El único cambio en las facciones de Rheinbeck fue un pequeño tic en la mandíbula.

–Sí, Rheinbeck, ya sé que es una misión dura, pero seguro que la vieja se asusta, y no queremos que a nadie le dé un infarto. ¿Vale?

Rheinbeck asintió.

–Acordaos de que en la cueva no tendremos comunicación con el exterior, y de que, si nos separamos, tampoco podremos hablar entre nosotros, o sea, que a quedarse bien juntitos, ¿eh? ¿Lo habéis captado?

Los miró. Lo habían captado.

–Pues ahora Cole nos explicará cómo funcionan las gafas de visión nocturna.

Cole se adelantó. Era la viva imagen del policía del estado: alto, musculoso, con el pelo muy corto y la cara inexpresiva. ¡Qué raro que en la policía nunca estuvieran gordos! Quizá fuera una norma del cuerpo. Cole tenía en la mano un casco gris, con unas gafas muy grandes debajo.

–En las cuevas –dijo– no hay nada de luz. Cero. Por eso no funcionan las gafas de visión nocturna normales, y por eso nosotros bajamos con iluminación infrarroja. La luz infrarroja funciona igual que una linterna. Lo de aquí, en la parte delantera del casco, es la bombilla, y lo de aquí el botón. Para que funcione tiene que estar encendida, como una linterna normal. A simple vista parece todo oscuro, pero cuando os pongáis las gafas veréis una iluminación rojiza. Si se apaga la lámpara de infrarrojos, se queda todo negro. ¿Me he explicado bien?

Todos asintieron.

–Las gafas de visión nocturna sirven para no llevar linternas, y para que no nos puedan disparar. McFelty no nos verá. Entraremos en silencio, con las luces apagadas. Así no sabrá cuántos somos.

–¿Hay algún mapa de la cueva?

La pregunta procedía de Raskovich.

–Buena pregunta –dijo Hazen–. No, no hay mapa. Lo que hay es una pasarela de madera que la cruza casi hasta el fondo. Detrás hay unas cuantas salas más, como máximo dos o tres. Una es donde está el alambique, que seguramente será donde encontraremos a nuestro hombre. No son precisamente las cavernas de Carlsbad. Vosotros tened sentido común, quedaos juntos y no os pasará nada.

El jefe de seguridad asintió. Hazen se acercó al armario de las armas, cogió una escopeta, la abrió, la cargó, la cerró de un golpe de muñeca y se la ofreció.

–¿Ya habéis verificado las armas?

Hubo movimiento entre el equipo, y murmullos de que sí. Hazen comprobó por última vez que lo llevara todo encima. Su cinturón contenía (en el sentido contrario a las agujas del reloj) cargadores de repuesto, porra telescópica, esposas, spray de pimienta y el arma reglamentaria. Todo estaba en su lugar. Respiró hondo y se subió la cremallera del chaleco antibalas hasta la barbilla.

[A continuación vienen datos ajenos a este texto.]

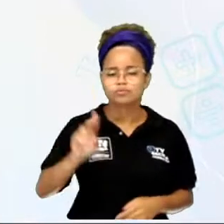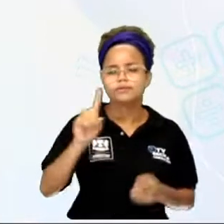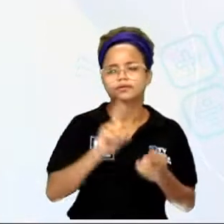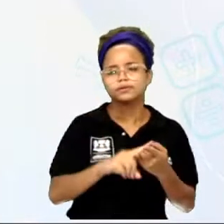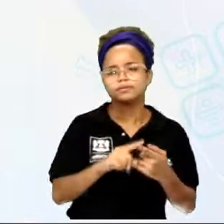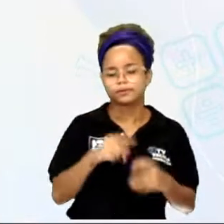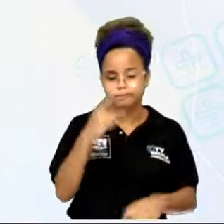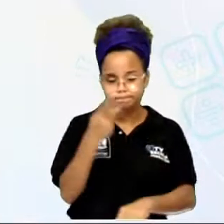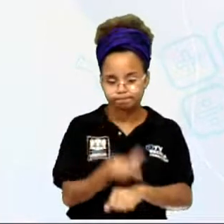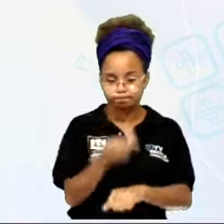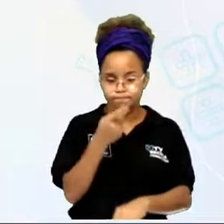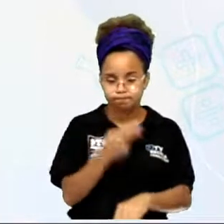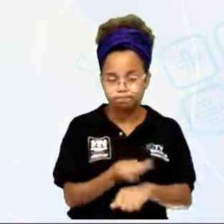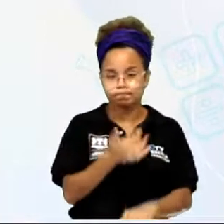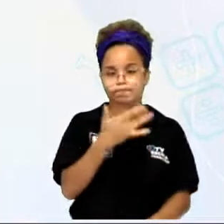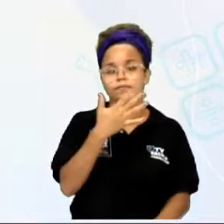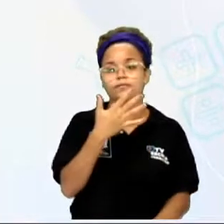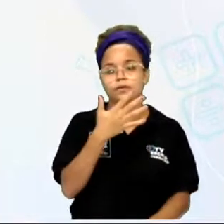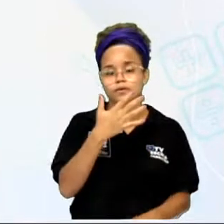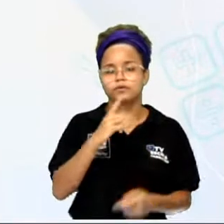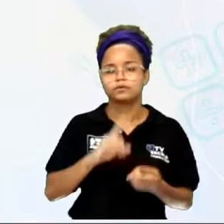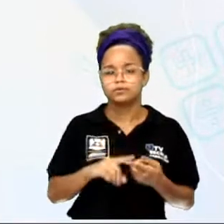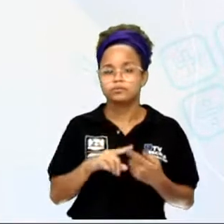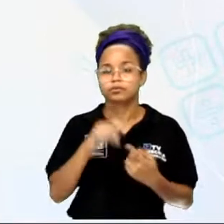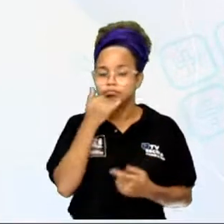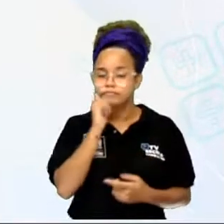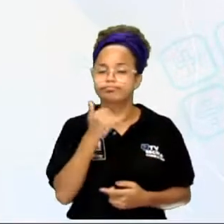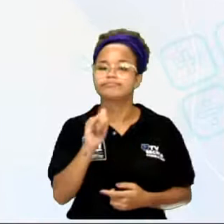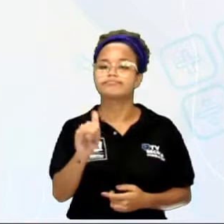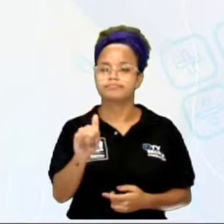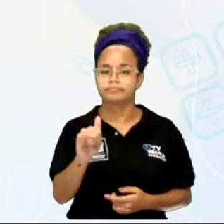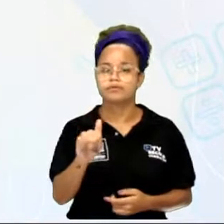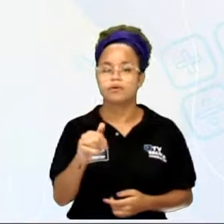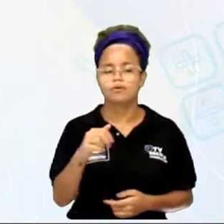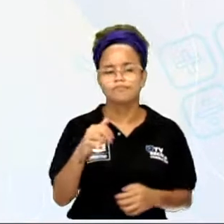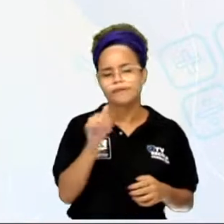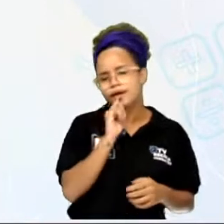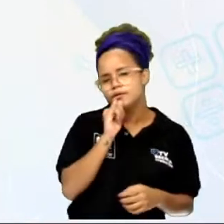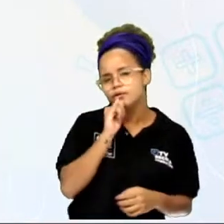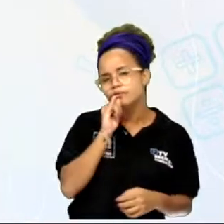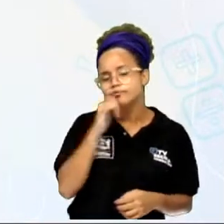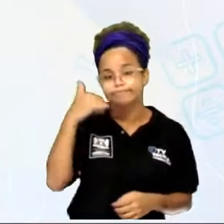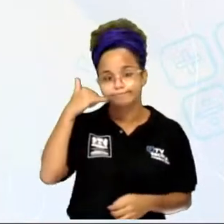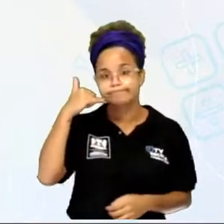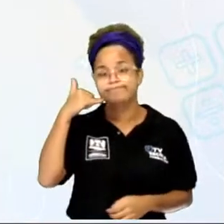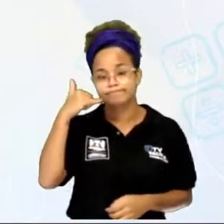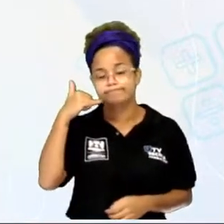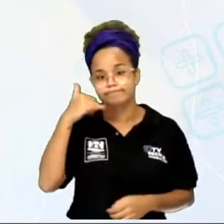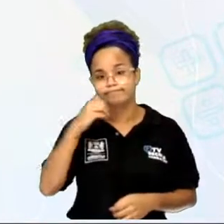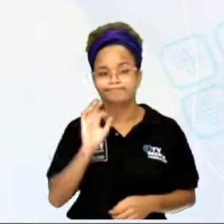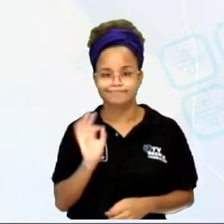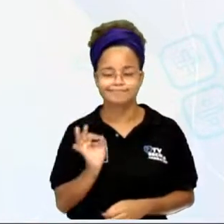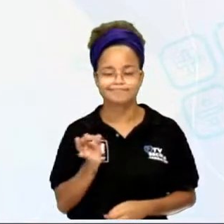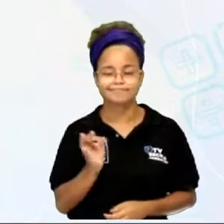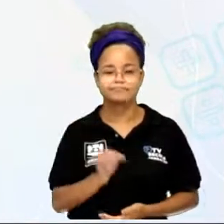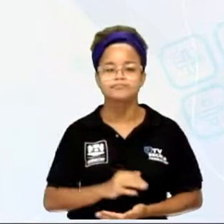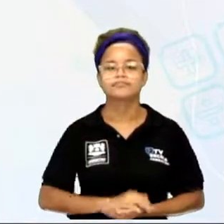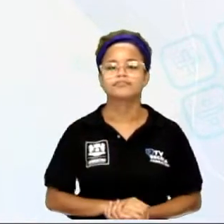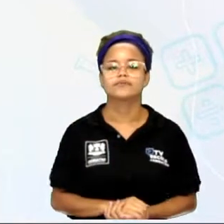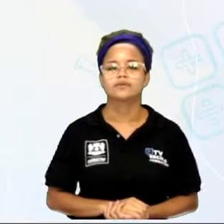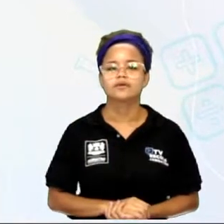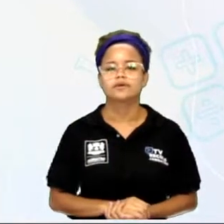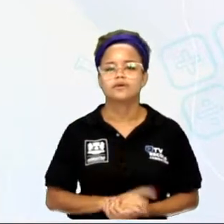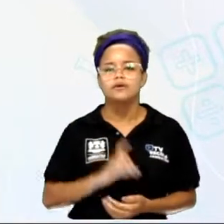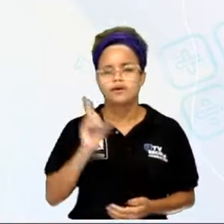elétrico lá nos componentes eletrônicos, no seu celular, por exemplo, certo? Esses são os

En ese momento, las luces del despacho parpadearon, y después de un segundo brillando con más fuerza se apagaron. La reacción fue un coro de gemidos y murmullos.

Hazen miró por la ventana. No había luz, ni en la calle principal ni en ninguna otra parte. El apagón afectaba al conjunto de Medicine Creek. En el fondo no era ninguna sorpresa.

–Esto no cambia nada –dijo–. Venga, vamos.

Abrió la puerta, y salieron a la noche huracanada.

Cincuenta y cinco

Cuando el agente especial Pendergast llegó a Medicine Creek a bordo de su Rolls, frenó un poco, sacó el teléfono móvil del bolsillo y llamó a Corrie Swanson por enésima vez. La respuesta ya no fue un mensaje grabado, sino un simple pitido. Los repetidores habían dejado de funcionar.

Guardó el móvil. Tampoco funcionaba la radio de la policía, y el pueblo tenía todas las luces apagadas. Medicine Creek se había quedado aislado del resto del mundo a todos los efectos.

Condujo por la calle principal. El viento sacudía ferozmente los árboles. La lluvia barría las calles, formando charcos turbios en las alcantarillas (las mismas que horas antes habían estado atascadas por el polvo). El pueblo estaba cerrado a cal y canto, con todas sus persianas y postigos. La única actividad parecía desarrollarse en la oficina del sheriff, donde había varios coches de la policía del estado. El sheriff y los policías estaban en la calle, cargando una furgoneta y subiendo a los coches. Debía de haber una operación en marcha, algo que no se explicaba por una simple tormenta.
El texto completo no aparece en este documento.